Das Thema Sanierung in Dugi Rat wurde auch im Parlamentarischen Ausschuss für Umwelt- und Naturschutz unter Vorsitz von Sandra Benčić eröffnet: „Unsere Sitzung ist noch nicht abgeschlossen. Ich habe diese Sitzung bewusst nicht geschlossen, weil Fragen offen geblieben sind. Wir versuchen weiterhin, alle Akteure zu beeinflussen, um eine Entscheidung über die Sanierung zu treffen, das Problem für die Gemeinschaft zu lösen und andere rechtliche Fragen im Streit zwischen der Republik Kroatien und Investoren zu lösen.

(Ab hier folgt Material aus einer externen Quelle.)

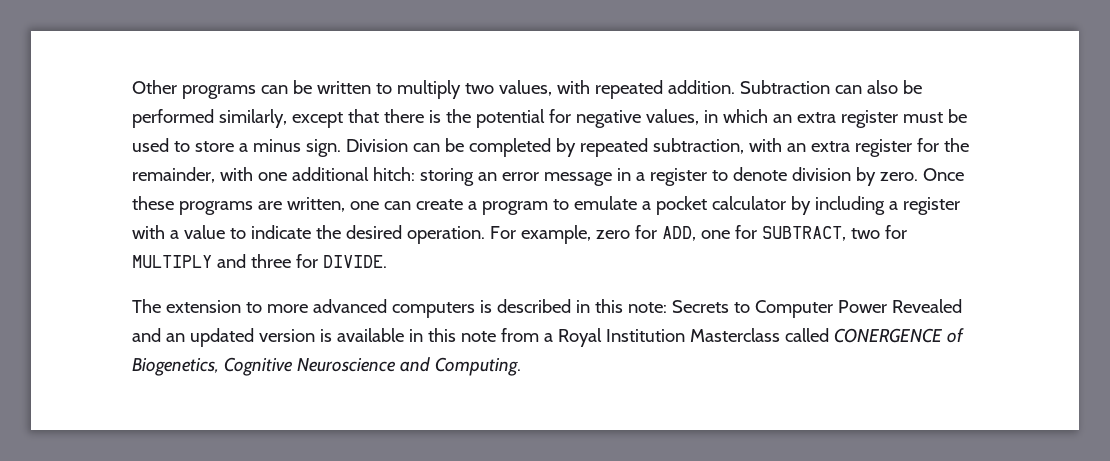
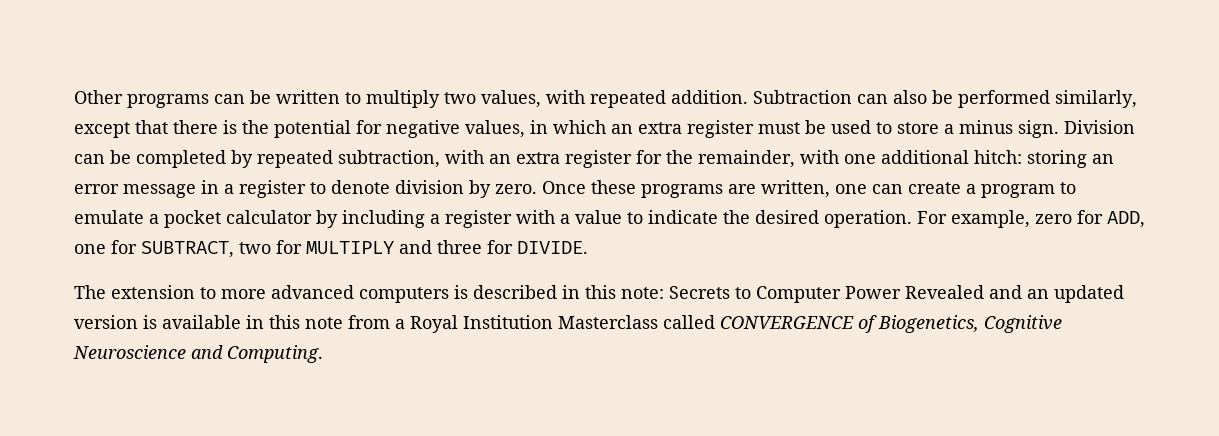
[833,328,943,343] CONERGENCE -> [720,316,854,329] CONVERGENCE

Bencic kündigt bald eine weitere Sitzung an. Diejenigen, die miterlebt haben, was passiert ist, sind jetzt verzweifelt. Sie leben im Langen Krieg, aus Angst um ihre Gesundheit, aber auch wütend, dass der Investor verdient und sich nicht rehabilitiert hat.

„Ihr Interesse war nur Chrom. Ihr Interesse war nicht, die Anlage dort zu rehabilitieren und etwas anderes zu tun“, sagt eine Quelle von Proven, und eine andere fügt hinzu, „100 Prozent, dass sie jemanden haben mussten, weil sie es nicht herausgenommen haben ihre haben sie aus dem Staat genommen. Sie haben das maritime und öffentliche Gut genommen. Im Wesentlichen war es keine Sanierung. Es war reine Ausbeutung.

Da die Ausbeutung des Ferrochroms nicht rechtzeitig gestoppt und die Sanierung nicht rechtzeitig durchgeführt wurde, wurden das Ministerium für Wirtschaft und nachhaltige Entwicklung und die Staatsanwaltschaft bei der Europäischen Kommission angezeigt. Gegen den Investor sei auch Strafanzeige bei der städtischen Staatsanwaltschaft gegen den Investor gestellt worden, sagte der Bürgermeister von Dugi Rat.

Die Inspizierten kontaktierten die Organe, um zu prüfen, ob hinsichtlich der Anträge Maßnahmen ergriffen worden waren. Die Staatsanwaltschaft schickte eine ausführliche Antwort, in der sie unter anderem erklärte, dass sie den Anträgen nachgehe, aber nicht wüsste und sich nicht dazu äußern könne, dass jemand sie irgendeiner europäischen Institution gemeldet habe.

Das Ministerium teilte mit, es sei mit der EU-Kommission über die Bereitstellung europäischer Fördermittel für die Sanierung von Altlasten durch den Betrieb ehemaliger Industrieanlagen im Gespräch. Sie ermitteln auch, ob das bestehende Sanierungsprogramm heute überhaupt anwendbar ist. Wenn nicht, wird eine neue erstellt. Es bleibt abzuwarten, wie sich der Umstand auf den gesamten Prozess auswirken wird, dass Expertenmeinungen nach den Ergebnissen einer neuen Analyse von vier Proben gezeigt haben, dass nicht behauptet werden kann, dass Schlacke nicht gefährlich ist.